In direkte Demokratie, Politikwissenschaft, Sachbuch on Oktober 29, 2012 at 1:10 am

Barbara Remmert, Hans-Georg Wehling (Hrsg.): Die Zukunft der kommunalen Selbstverwaltung. Kohlhammer Verlag (Stuttgart) 2012. 214 Seiten. ISBN 978-3-17-022012-6. 25,00 EUR. Reihe: Schriften zur politischen Landeskunde Baden-Württembergs – Band 39.

Haben die deutschen Kommunen im Zeitalter der Globalisierung noch eine Chance? Welche Entscheidungsspielräume bleiben den mehr als 100.000 Frauen und Männern in den Stadt- und Gemeinderäten in Deutschland, wenn immer mehr Kompetenzen nach Brüssel verlagert werden, während die Folgen internationaler und nationaler Beschlüsse, Richtlinien und Gesetze lokal wirksam werden?
Wie wirkt es sich auf die Motivation der Stadt- und Gemeinderäte aus, wenn die Aufgaben immer komplexer und die Finanzausstattung immer schlechter wird und die Bundesregierung nicht einmal bereit ist, dies anzuerkennen?
Welche Folgen haben demografischer Wandel und Migration, Energiewende und Digitalisierung?
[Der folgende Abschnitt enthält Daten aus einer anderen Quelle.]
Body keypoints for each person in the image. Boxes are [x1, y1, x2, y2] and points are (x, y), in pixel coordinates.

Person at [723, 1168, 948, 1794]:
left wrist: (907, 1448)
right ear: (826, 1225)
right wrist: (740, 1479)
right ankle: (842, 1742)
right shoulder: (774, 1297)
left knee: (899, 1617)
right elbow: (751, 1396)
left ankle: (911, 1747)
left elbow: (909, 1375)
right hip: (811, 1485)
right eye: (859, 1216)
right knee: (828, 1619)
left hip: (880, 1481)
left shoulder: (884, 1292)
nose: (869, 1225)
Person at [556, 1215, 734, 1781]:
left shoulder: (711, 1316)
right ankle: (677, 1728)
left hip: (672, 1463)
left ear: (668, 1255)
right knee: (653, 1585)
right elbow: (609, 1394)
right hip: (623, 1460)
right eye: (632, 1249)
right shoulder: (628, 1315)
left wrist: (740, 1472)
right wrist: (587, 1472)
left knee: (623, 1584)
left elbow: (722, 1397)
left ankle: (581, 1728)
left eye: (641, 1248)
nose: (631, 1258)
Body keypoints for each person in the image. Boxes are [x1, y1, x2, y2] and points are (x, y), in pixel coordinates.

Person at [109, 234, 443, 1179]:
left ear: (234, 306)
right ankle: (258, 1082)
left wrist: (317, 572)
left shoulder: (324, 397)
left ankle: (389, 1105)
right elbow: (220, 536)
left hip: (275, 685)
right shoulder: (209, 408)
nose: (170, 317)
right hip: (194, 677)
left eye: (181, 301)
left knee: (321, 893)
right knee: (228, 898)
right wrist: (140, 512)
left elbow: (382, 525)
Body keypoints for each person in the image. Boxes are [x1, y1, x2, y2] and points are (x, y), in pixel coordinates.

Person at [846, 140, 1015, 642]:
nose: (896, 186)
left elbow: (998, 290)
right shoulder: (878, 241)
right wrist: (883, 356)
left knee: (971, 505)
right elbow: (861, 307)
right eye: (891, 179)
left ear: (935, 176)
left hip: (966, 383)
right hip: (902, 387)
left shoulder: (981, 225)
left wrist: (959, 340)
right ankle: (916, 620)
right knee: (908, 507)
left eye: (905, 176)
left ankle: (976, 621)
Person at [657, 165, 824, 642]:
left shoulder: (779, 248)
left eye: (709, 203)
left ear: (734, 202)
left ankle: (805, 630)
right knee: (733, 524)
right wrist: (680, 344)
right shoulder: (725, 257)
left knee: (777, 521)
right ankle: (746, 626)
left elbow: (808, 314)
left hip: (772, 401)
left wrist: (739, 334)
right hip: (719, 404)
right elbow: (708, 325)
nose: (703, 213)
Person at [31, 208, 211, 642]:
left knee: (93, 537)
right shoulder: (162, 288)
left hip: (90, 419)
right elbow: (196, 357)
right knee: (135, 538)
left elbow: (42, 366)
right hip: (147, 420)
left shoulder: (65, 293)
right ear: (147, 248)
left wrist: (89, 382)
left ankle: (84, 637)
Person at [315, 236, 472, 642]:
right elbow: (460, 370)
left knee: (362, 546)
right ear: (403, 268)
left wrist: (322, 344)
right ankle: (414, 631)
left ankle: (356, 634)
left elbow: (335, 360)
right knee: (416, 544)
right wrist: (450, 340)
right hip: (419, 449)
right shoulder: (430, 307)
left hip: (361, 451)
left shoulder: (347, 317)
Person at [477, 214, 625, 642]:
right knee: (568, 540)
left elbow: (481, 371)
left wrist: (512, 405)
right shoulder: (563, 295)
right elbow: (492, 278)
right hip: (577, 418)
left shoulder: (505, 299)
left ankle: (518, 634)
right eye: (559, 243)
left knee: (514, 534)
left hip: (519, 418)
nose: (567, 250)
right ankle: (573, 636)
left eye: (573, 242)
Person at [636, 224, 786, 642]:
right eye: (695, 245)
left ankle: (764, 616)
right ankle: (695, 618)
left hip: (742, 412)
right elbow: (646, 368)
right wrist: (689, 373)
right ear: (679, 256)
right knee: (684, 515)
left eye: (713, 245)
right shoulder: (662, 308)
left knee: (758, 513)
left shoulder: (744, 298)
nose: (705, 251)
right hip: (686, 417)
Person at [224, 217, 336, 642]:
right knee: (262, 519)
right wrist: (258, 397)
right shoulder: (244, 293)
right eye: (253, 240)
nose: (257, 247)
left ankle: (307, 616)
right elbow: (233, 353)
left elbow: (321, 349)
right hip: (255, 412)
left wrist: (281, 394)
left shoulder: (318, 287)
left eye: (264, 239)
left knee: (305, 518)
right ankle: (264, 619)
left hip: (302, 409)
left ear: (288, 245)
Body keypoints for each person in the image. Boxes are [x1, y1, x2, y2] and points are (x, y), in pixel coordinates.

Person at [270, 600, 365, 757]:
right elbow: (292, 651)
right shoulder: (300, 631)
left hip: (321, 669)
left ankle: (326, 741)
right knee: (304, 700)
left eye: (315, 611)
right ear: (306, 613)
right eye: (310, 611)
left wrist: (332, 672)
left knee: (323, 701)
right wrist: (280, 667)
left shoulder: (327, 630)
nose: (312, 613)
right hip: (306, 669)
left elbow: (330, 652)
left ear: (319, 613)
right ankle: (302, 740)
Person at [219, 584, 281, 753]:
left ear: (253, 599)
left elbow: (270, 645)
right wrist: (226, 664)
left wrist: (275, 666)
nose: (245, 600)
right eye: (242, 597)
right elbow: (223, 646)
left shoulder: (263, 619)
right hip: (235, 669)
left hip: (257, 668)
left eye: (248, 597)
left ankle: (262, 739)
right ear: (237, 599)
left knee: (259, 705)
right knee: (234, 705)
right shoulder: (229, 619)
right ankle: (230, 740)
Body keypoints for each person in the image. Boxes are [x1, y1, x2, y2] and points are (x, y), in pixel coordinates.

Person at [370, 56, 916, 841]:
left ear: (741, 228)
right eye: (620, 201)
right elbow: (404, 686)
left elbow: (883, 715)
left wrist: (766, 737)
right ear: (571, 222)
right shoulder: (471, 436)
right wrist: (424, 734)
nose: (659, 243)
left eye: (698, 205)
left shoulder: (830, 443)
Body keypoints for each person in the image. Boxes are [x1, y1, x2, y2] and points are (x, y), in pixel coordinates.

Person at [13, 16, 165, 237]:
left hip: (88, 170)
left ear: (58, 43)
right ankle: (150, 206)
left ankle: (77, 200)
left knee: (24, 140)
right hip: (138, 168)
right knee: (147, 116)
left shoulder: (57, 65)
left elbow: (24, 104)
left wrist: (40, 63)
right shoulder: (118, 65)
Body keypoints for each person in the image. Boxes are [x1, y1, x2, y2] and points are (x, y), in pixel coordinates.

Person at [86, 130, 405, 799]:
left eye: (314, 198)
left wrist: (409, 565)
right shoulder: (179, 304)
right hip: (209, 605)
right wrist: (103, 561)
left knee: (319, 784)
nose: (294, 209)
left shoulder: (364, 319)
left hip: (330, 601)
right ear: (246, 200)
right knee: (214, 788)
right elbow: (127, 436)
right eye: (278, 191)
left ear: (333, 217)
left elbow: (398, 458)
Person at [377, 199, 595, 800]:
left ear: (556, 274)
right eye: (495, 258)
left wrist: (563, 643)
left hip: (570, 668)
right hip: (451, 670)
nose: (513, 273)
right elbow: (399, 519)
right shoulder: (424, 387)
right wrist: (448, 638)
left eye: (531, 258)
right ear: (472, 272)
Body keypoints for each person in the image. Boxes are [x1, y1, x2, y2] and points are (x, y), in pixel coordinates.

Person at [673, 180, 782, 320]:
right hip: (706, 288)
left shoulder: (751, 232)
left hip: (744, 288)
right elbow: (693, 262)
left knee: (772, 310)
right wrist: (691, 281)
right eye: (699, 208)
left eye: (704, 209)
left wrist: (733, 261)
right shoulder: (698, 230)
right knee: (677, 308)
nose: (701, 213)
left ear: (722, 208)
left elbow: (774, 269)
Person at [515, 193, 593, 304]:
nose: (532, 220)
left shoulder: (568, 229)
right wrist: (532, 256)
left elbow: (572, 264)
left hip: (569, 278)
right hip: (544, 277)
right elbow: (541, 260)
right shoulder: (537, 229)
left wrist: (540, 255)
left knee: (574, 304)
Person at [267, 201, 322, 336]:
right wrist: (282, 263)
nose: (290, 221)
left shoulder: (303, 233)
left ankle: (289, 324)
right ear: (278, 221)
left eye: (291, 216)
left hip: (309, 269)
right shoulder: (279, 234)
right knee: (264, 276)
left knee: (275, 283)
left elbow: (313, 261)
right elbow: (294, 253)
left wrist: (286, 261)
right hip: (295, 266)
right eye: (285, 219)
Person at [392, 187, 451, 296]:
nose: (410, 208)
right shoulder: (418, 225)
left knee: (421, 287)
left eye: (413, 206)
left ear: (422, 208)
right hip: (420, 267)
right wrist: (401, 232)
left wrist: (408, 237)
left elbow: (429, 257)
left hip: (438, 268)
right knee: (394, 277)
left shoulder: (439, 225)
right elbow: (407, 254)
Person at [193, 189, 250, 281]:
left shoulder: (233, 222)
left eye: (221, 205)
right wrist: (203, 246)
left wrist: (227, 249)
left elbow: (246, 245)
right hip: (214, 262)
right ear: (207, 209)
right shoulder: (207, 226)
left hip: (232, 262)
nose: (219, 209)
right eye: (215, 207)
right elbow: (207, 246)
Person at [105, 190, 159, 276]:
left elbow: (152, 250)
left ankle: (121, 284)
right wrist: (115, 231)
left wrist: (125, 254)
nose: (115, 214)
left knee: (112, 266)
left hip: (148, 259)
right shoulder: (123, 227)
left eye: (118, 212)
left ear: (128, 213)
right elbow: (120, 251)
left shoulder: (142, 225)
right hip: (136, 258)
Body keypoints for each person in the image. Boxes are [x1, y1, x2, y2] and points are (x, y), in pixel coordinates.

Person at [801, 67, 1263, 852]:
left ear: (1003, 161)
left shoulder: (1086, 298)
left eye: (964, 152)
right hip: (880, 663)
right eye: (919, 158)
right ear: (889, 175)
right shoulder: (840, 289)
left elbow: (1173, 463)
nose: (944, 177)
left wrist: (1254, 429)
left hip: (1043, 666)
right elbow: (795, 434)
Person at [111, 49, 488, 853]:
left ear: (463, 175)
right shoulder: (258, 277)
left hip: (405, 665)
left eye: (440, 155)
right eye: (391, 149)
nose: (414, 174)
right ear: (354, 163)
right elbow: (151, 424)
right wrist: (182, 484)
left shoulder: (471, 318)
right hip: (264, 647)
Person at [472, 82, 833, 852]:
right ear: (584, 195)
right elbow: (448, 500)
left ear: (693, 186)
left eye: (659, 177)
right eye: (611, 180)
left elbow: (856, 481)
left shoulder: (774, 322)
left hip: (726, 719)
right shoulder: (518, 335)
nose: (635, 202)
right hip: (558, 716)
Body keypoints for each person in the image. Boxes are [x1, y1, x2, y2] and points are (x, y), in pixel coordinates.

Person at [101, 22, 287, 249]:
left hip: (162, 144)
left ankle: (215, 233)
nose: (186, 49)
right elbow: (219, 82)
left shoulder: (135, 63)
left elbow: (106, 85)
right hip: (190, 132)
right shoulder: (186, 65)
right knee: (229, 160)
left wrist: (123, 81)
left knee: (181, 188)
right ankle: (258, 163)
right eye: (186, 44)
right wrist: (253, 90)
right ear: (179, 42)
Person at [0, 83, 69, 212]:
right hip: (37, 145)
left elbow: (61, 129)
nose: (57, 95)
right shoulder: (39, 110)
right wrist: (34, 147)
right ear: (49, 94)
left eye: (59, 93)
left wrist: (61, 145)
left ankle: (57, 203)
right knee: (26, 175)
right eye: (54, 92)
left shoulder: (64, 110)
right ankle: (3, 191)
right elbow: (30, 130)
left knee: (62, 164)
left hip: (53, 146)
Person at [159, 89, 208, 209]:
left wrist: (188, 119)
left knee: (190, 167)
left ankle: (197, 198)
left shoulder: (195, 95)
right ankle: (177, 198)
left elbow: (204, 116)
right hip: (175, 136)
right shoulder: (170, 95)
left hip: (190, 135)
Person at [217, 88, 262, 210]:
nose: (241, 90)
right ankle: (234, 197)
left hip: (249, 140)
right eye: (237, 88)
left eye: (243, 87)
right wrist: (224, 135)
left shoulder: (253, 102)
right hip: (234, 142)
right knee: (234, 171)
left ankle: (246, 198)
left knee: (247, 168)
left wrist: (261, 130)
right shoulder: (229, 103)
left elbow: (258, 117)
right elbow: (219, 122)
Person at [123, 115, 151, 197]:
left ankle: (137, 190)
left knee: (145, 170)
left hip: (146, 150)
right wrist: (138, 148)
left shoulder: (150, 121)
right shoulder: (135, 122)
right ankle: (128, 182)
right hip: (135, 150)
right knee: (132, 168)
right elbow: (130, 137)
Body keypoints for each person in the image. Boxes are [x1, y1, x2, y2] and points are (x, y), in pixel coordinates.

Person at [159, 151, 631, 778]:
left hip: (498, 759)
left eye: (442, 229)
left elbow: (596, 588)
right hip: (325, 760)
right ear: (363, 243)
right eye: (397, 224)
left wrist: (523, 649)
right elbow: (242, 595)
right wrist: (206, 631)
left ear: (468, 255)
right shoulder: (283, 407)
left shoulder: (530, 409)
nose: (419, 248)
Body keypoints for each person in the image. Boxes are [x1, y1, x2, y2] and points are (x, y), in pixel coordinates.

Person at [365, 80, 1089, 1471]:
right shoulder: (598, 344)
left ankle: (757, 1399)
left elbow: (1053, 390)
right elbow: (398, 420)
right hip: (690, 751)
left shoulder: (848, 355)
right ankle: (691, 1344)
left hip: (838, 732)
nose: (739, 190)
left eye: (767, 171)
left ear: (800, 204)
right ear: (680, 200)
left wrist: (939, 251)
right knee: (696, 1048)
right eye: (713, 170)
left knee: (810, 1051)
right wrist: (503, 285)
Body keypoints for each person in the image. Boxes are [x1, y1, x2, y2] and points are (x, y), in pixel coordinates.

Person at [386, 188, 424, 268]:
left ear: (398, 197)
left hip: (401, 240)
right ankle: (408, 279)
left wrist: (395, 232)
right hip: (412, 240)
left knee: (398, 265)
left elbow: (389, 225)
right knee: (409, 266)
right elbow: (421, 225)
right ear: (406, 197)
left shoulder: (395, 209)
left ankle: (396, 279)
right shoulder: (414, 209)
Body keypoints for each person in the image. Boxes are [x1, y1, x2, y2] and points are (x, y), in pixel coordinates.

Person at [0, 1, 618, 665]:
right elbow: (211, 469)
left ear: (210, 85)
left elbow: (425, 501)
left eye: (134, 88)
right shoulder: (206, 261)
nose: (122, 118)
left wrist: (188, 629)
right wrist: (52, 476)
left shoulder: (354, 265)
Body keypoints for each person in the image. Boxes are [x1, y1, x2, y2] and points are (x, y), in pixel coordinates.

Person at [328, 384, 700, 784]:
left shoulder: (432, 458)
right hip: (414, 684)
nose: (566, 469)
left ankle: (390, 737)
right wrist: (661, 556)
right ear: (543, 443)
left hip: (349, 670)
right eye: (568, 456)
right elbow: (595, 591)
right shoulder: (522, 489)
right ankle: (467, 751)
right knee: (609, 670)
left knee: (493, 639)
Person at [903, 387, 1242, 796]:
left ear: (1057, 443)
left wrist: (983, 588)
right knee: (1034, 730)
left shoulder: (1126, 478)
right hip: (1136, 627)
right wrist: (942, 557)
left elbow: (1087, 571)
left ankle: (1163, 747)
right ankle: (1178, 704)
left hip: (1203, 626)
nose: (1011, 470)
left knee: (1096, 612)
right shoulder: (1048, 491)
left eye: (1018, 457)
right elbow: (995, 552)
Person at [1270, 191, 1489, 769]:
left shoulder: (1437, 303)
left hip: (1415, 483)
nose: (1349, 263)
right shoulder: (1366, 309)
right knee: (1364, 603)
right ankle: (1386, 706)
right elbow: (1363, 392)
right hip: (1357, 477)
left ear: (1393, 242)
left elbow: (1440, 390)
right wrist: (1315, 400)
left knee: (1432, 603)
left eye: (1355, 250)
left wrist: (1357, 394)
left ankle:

Können Kommunen diese Herausforderungen meistern?
Wie sollen sie damit umgehen, dass ihnen der Bundesumweltminister nun auch noch die Aufgabe des Radwegebaus zuschieben will, obwohl die Kommunen schon für die bisherigen Pflichtaufgaben nicht genug Geld haben?
Das sind ja nicht die einzigen Probleme.
Elemente der direkten Demokratie sind ausgeweitet worden. Das hat die Macht urgewählter Bürgermeister und Landräte gestärkt und Gemeinderäte geschwächt. Welche Perspektiven gibt es für zukunftsorientierte Kommunalpolitik angesichts dieser rasanten Veränderungen?
Auf etwas mehr als zweihundert Seiten sind zentrale Aufgaben kommunaler Zukunftsgestaltung von namhaften Experten der Kommunalwissenschaft und der kommunalpolitischen Praxis in knapper Form dargestellt und diskutiert worden.
Wer dieses Buch liest, lernt Aufgabenstruktur, Probleme und Chancen der Kommunalpolitik kennen. Er oder sie versteht, warum die kommunalen Haushaltsdefizite die Perspektiven der Kommunalpolitik massiv einschränken, warum vor allem die Länder gefragt sind, diese Finanzprobleme gemeinsam mit Städten und Gemeinden zu lösen und dass sich die Kommunalpolitik auch selbst an der Konsolidierung beteiligen muss. Wenn sie dies tut, wird Kommunalpolitik auch weiterhin Chancen haben, trotz Globalisierung, Europäisierung, trotz Demografie und Finanzkrisen. Es bleiben nach wie vor viele Handlungsmöglichkeiten, weil die Handelnden den Bürgerinnen und Bürgern nirgendwo so nah sind wie auf kommunaler Ebene. Dort geht es um Daseinsvorsorge und praktische Lebenslagen, um Problembewältigung und Quartiersgestaltung. Wer sich ehrenamtlich betätigen will, findet dafür eine Fülle guter Gründe. Wer als Bürgermeisterin oder Bürgermeister kandidieren will, erfährt, wie man in sechs Wochen den Chefsessel im Rathaus erobert und in acht Jahren wieder verlieren kann. Aufschlussreich ist Elmar Brauns Praxistest Kommunalpolitik in Verbindung mit Hans-Georg Wehlings Erkenntnis, dass gute Bürgermeister viel gestalten und Jahrzehnte Anführer und Friedensstifter sein können. Natürlich kann dieses kleine Buch nur Appetithappen liefern. Kommunalpolitik ist viel zu komplex, um all die großen Themen zur Zukunft der kommunalen Selbstverwaltung in dreizehn mehr oder weniger kurzen Artikeln abzuhandeln. Aber das Buch macht Lust auf mehr. Und wer schon aktiv ist, kann viel darüber lernen, wie man als Lokalpolitiker Fehler vermeidet, um möglichst lange Freude an seinem Engagement zu behalten. Damit auch die Bürgerinnen und Bürger Freude daran haben.